Une simple recommandation, formulée lors d’une consultation pédiatrique de routine, illustre un problème plus vaste : la médecine, malgré ses fondements scientifiques, reste vulnérable aux biais cognitifs et à une interprétation parfois hâtive des données. Un médecin a suggéré à un adolescent de dormir le plus longtemps possible, s’appuyant sur une étude affirmant que les « lève-tard » seraient plus intelligents.

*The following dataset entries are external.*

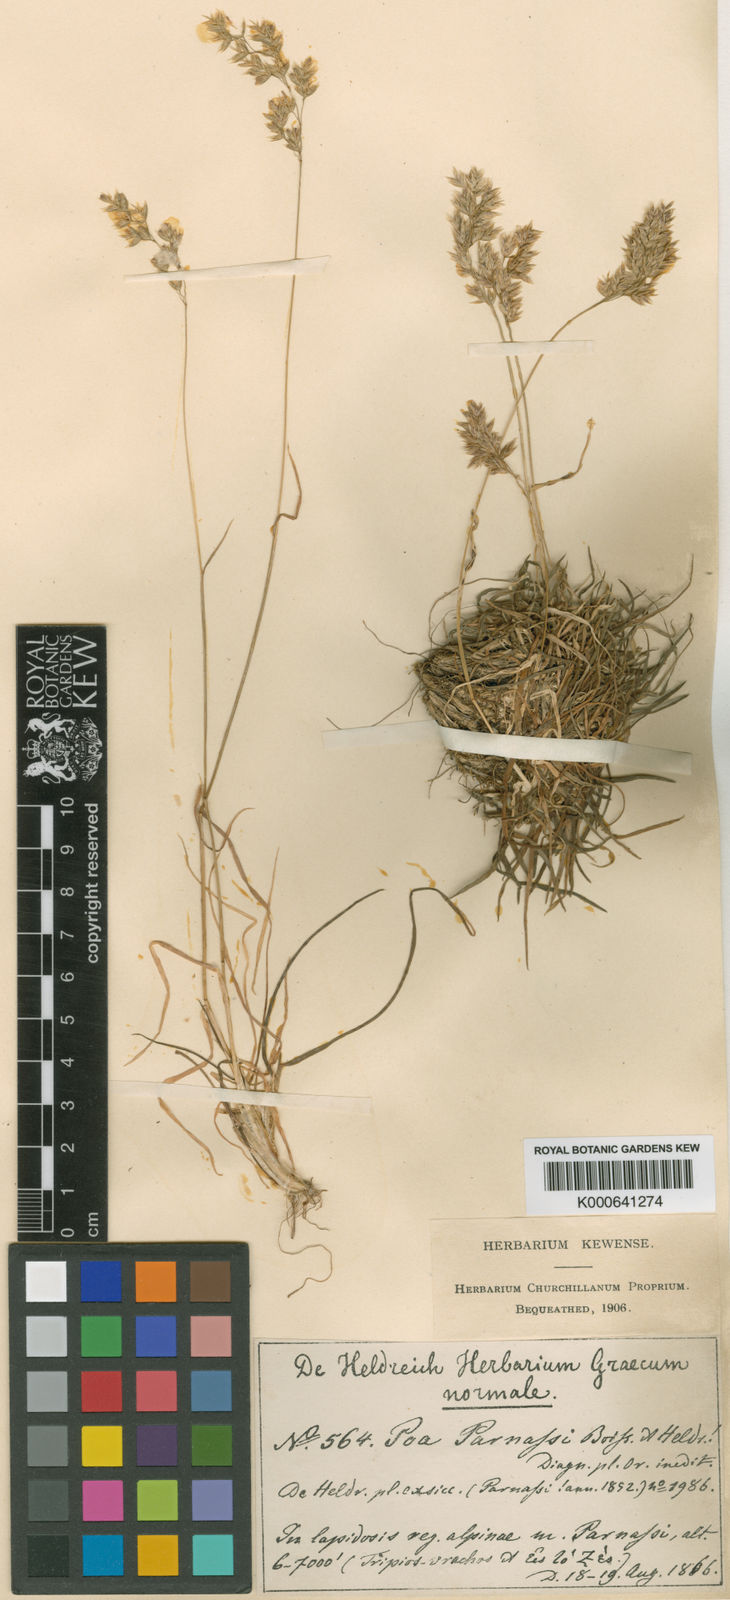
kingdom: Plantae
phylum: Tracheophyta
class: Liliopsida
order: Poales
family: Poaceae
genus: Briza
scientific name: Briza media
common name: Quaking grass
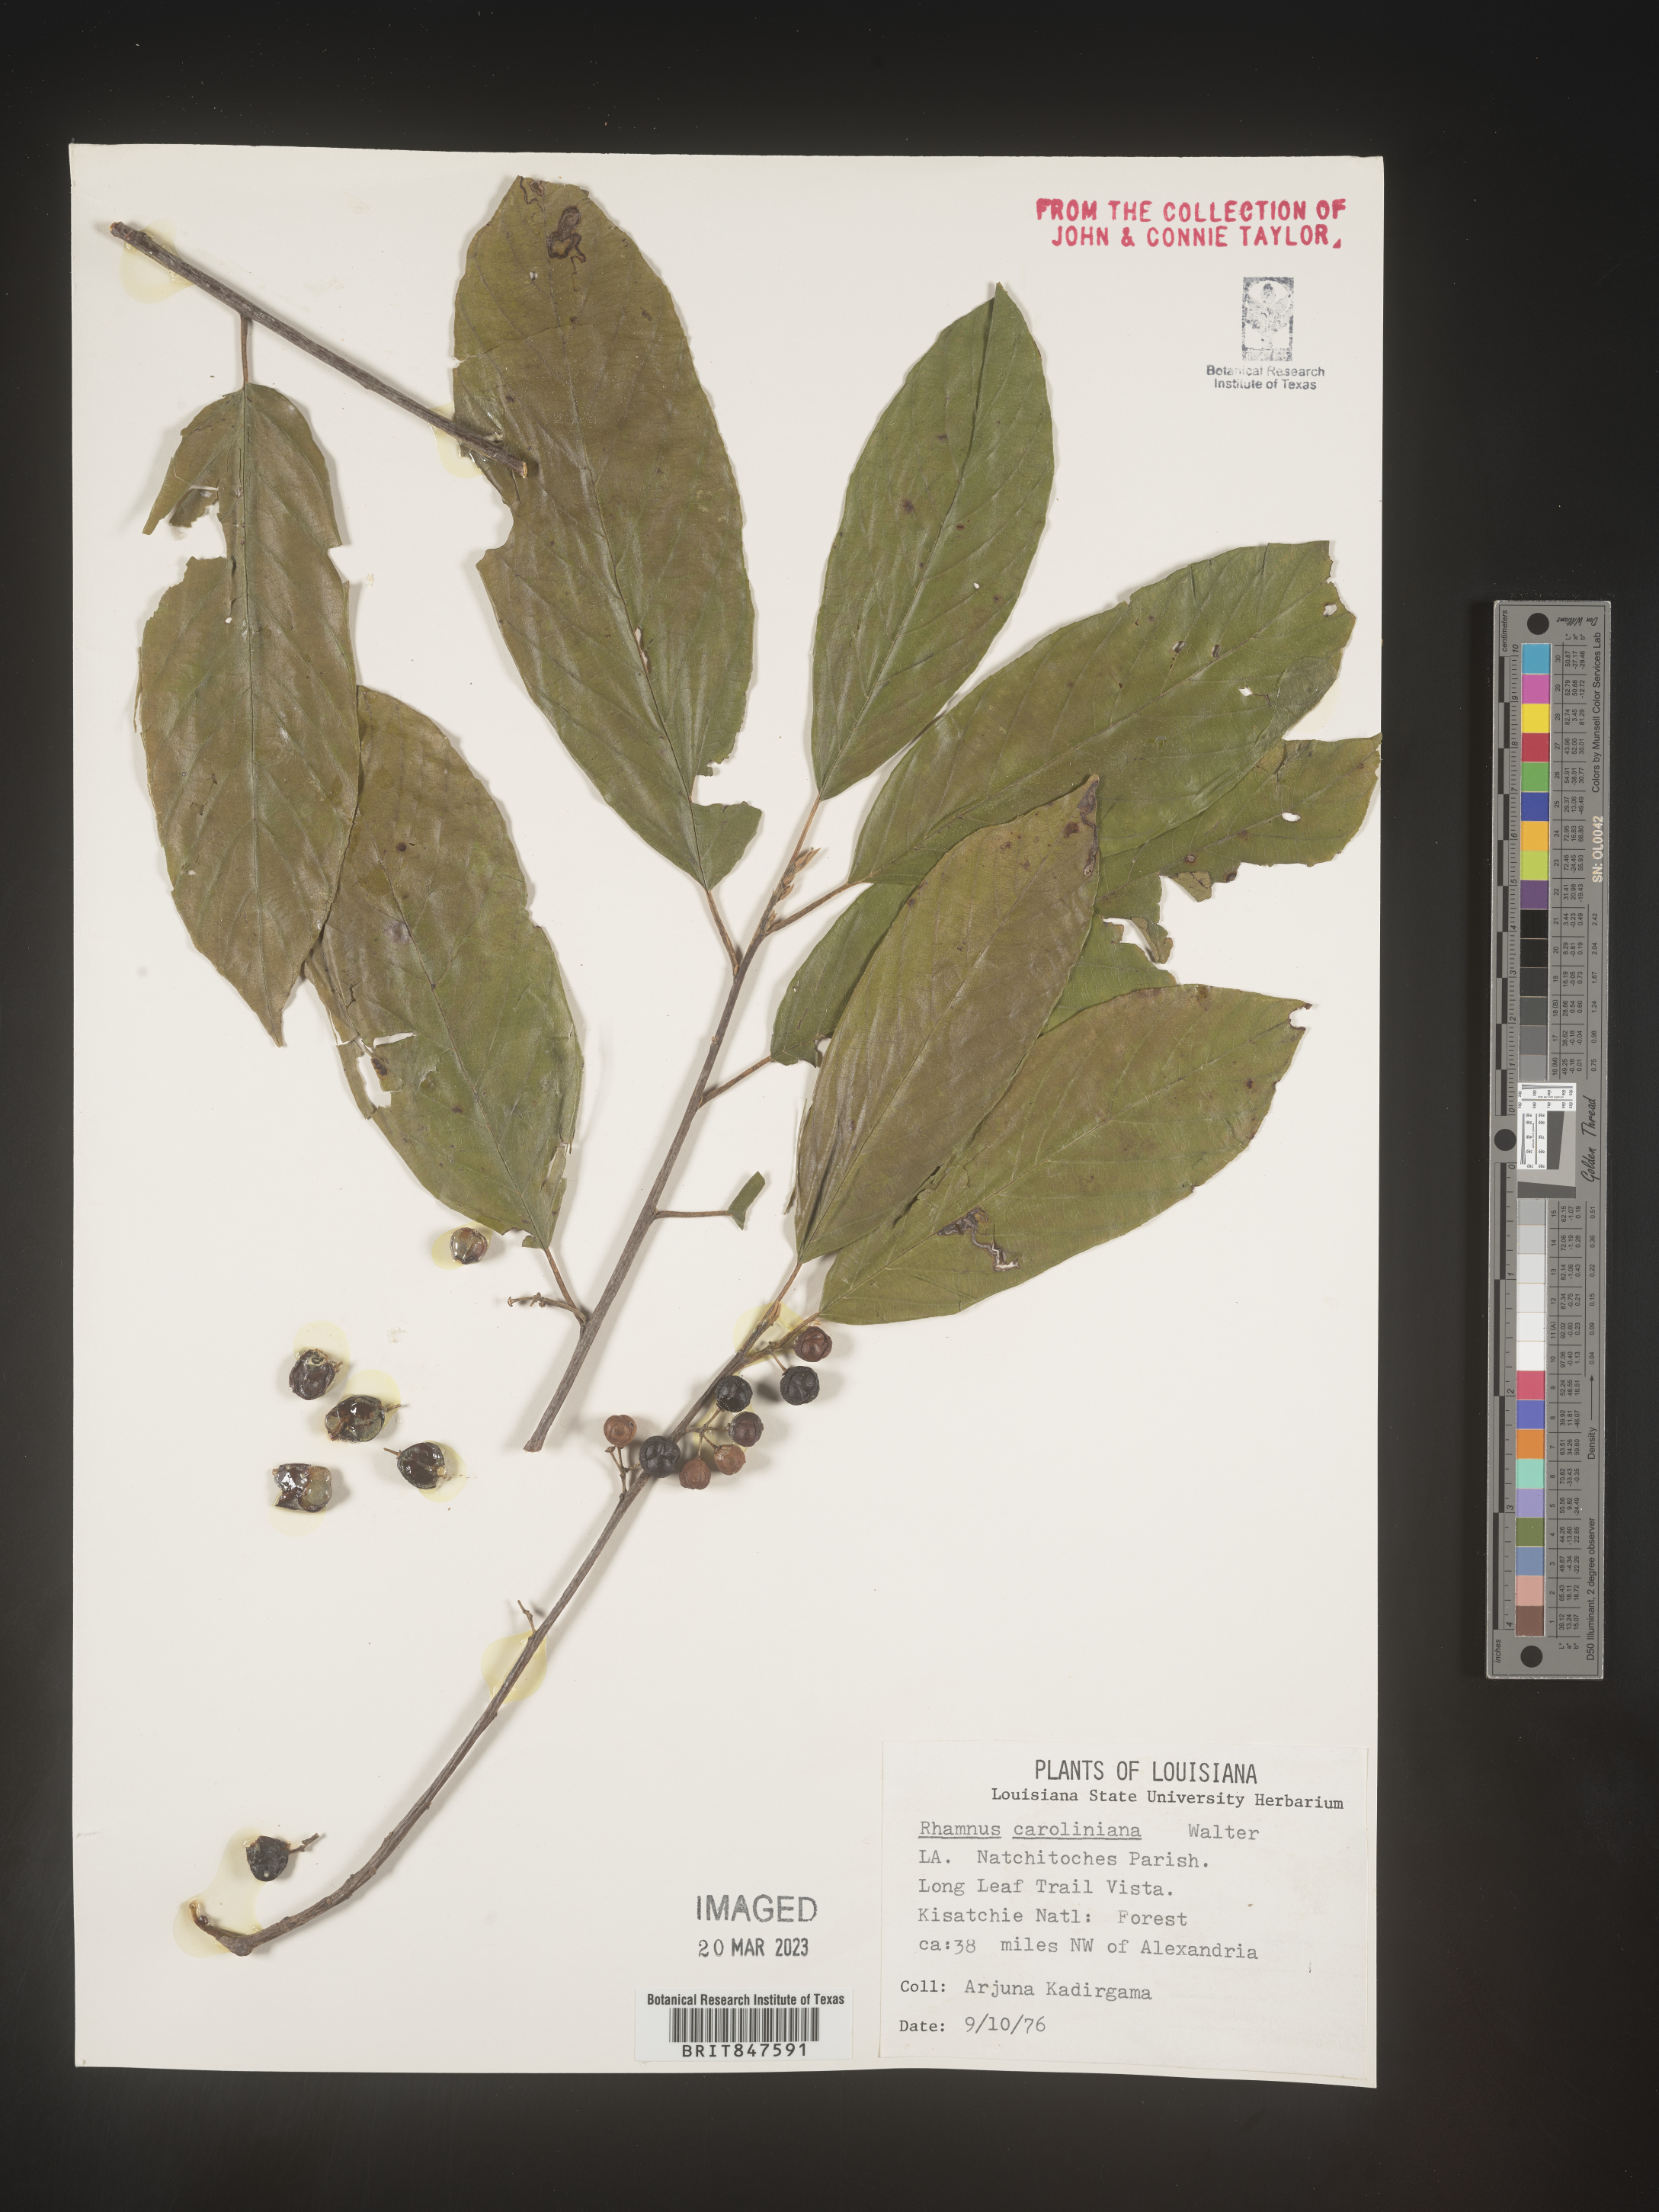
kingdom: Plantae
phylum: Tracheophyta
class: Magnoliopsida
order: Rosales
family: Rhamnaceae
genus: Frangula
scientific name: Frangula caroliniana
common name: Carolina buckthorn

Cet épisode, loin d’être isolé, révèle une tendance préoccupante. La profession médicale, fondée sur l’observation et l’expérience, est régulièrement confrontée à des erreurs de jugement, souvent exacerbées par un manque de formation rigoureuse en matière de pensée critique. On observe ainsi des praticiens adoptant rapidement de nouveaux traitements sur la base d’études préliminaires, avant de les remettre en question face à des essais cliniques plus robustes démontrant leur inefficacité, voire leur nocivité.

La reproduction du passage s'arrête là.